Here is the script that you want to use to make the change. It will run but is not repeatable because the ALTER TABLE statement will throw and exception on the second run. The UPDATE statement can be run multiple times but, best case, it would perform unnecessary reads and writes and, worst case, would reset data that you had already made more changes to.
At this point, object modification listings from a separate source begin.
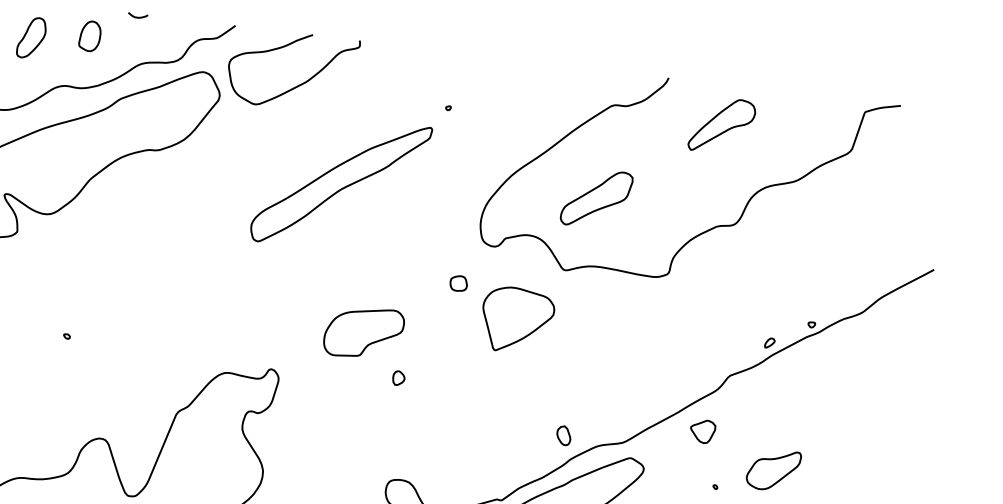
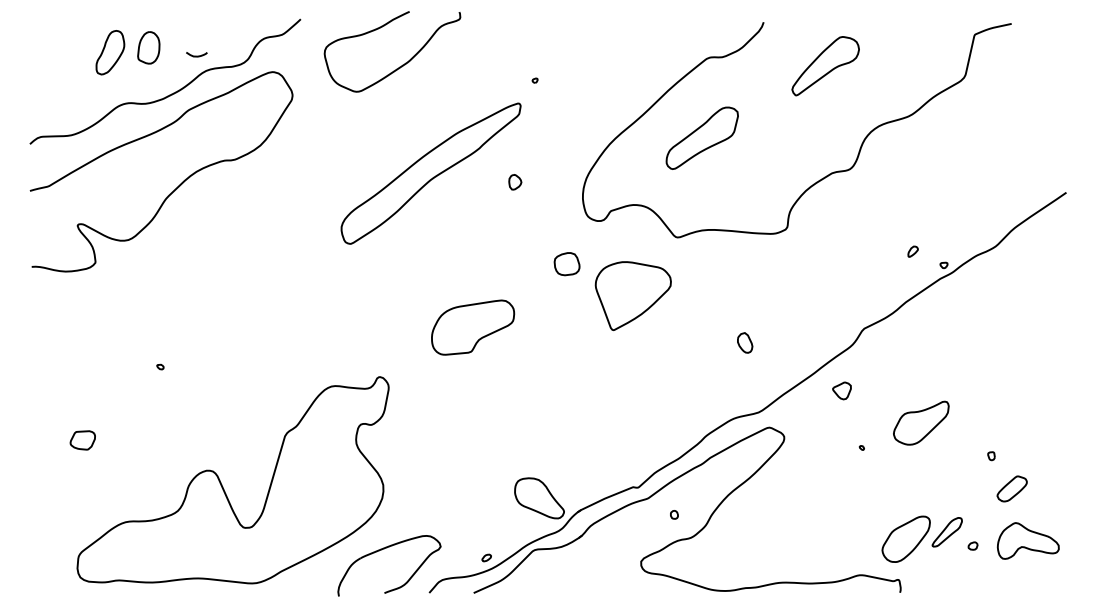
curve: (137, 16) -> (196, 55), moved
part: (31, 37) -> (110, 52), moved
curve: (300, 83) -> (402, 64), moved
part: (596, 197) -> (701, 137), moved
part: (458, 283) -> (566, 264), size x1.4
part: (769, 342) -> (912, 251), moved
part: (399, 378) -> (515, 182), moved
part: (702, 431) -> (841, 390), size x0.7
part: (564, 435) -> (745, 342), moved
USE Demo ALTER TABLE dbo.TaxReturn ADD isOriginal BIT NULL UPDATE dbo.TaxReturn SET isOriginal = CASE WHEN originalReturnId IS NOT NULL THEN 0 ELSE 1 END ALTER TABLE dbo.TaxReturn ALTER COLUMN isOriginal BIT NOT NULL --Update stored procs and views as well. SELECT * FROM dbo.TaxReturn
The below version of the script performs the exact same actions but can be safely executed over and over regardless of the state of the database.
- The column is only added if it does not exist already.
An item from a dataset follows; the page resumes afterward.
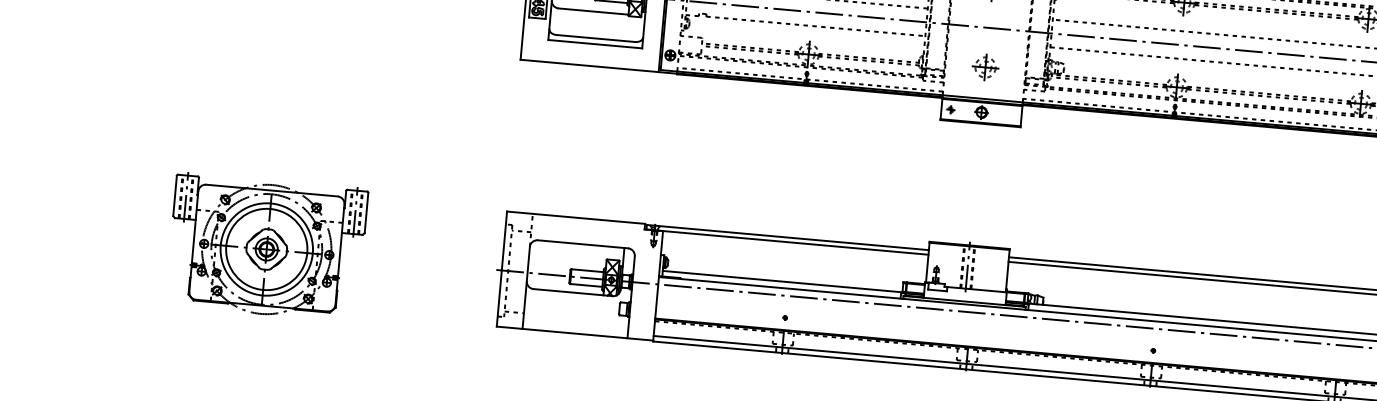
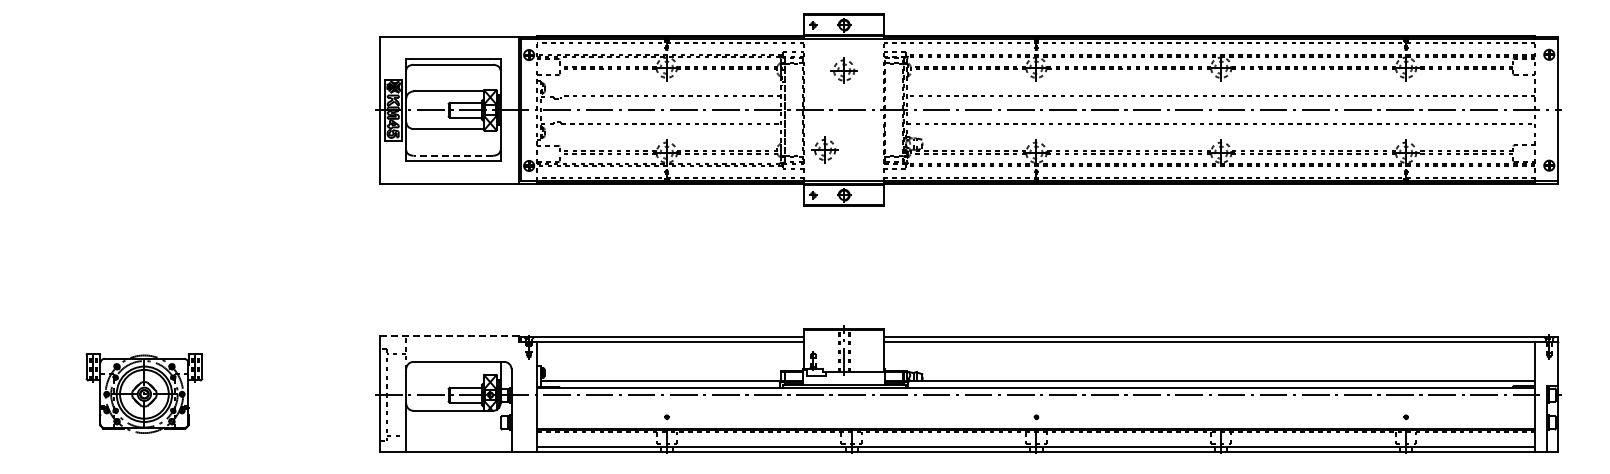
line: (595, 38) -> (453, 155), solid -> dashed
part: (984, 66) -> (824, 149), moved
line: (575, 218) -> (449, 336), solid -> dashed
part: (267, 246) -> (144, 392), size x0.6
- The UPDATE will only write any data if the isOriginal column is NULL.
- The isOriginal column is altered only if the column is still nullable.
USE Demo IF NOT EXISTS ( SELECT * FROM sys.tables t INNER JOIN sys.schemas s ON s.schema_id = t.schema_id INNER JOIN sys.columns c ON c.object_id = t.object_id WHERE s.name = 'dbo' AND t.name = 'TaxReturn' AND c.name = 'isOriginal' ) BEGIN ALTER TABLE dbo.TaxReturn ADD isOriginal BIT NULL END UPDATE dbo.TaxReturn SET isOriginal = CASE WHEN originalReturnId IS NOT NULL THEN 0 ELSE 1 END WHERE isOriginal IS NULL IF NOT EXISTS ( SELECT * FROM sys.tables t INNER JOIN sys.schemas s ON s.schema_id = t.schema_id INNER JOIN sys.columns c ON c.object_id = t.object_id WHERE s.name = 'dbo' AND t.name = 'TaxReturn' AND c.name = 'isOriginal' AND c.is_nullable = 1 ) BEGIN ALTER TABLE dbo.TaxReturn ALTER COLUMN isOriginal BIT NOT NULL END --Update stored procs and views as well. --With the recommend pattern above. SELECT * FROM dbo.TaxReturn
This certainly is a lot more code than the non-repeatable example. The resilience to database state change is very powerful, though. As a final remark, I would like to point out something that is not easy to see in the script. I am creating a NULL column, populating it, then converting to NOT NULL. One could point out that I would use less code if I made the column NOT NULL with a default constraint before updating the values to what is true. I did not do this for two reasons. First, I do not like inaccurate data to exist in my database for longer than it absolutely has to. NULL works because we understand that it loosely means unknown and any queries which run looking for valid values would not include these records. The second reason is that you would end up putting all of your code into the first IF NOT EXISTS block. This is not bad, assuming you add a transaction around all of the commands inside the IF, but it makes a block of code dependent upon a base condition rather than making each statement flexible to any variations of the database state.
What is important, though, is that you think through all of the possible failure and partial complete scenarios and account for them, even if you believe the script will only ever be executed once. I have spent many off-hours troubleshooting production deployments that went bad. The deployment window can become the Wild West in a blink of an eye and you get to play the part of the Cowboy.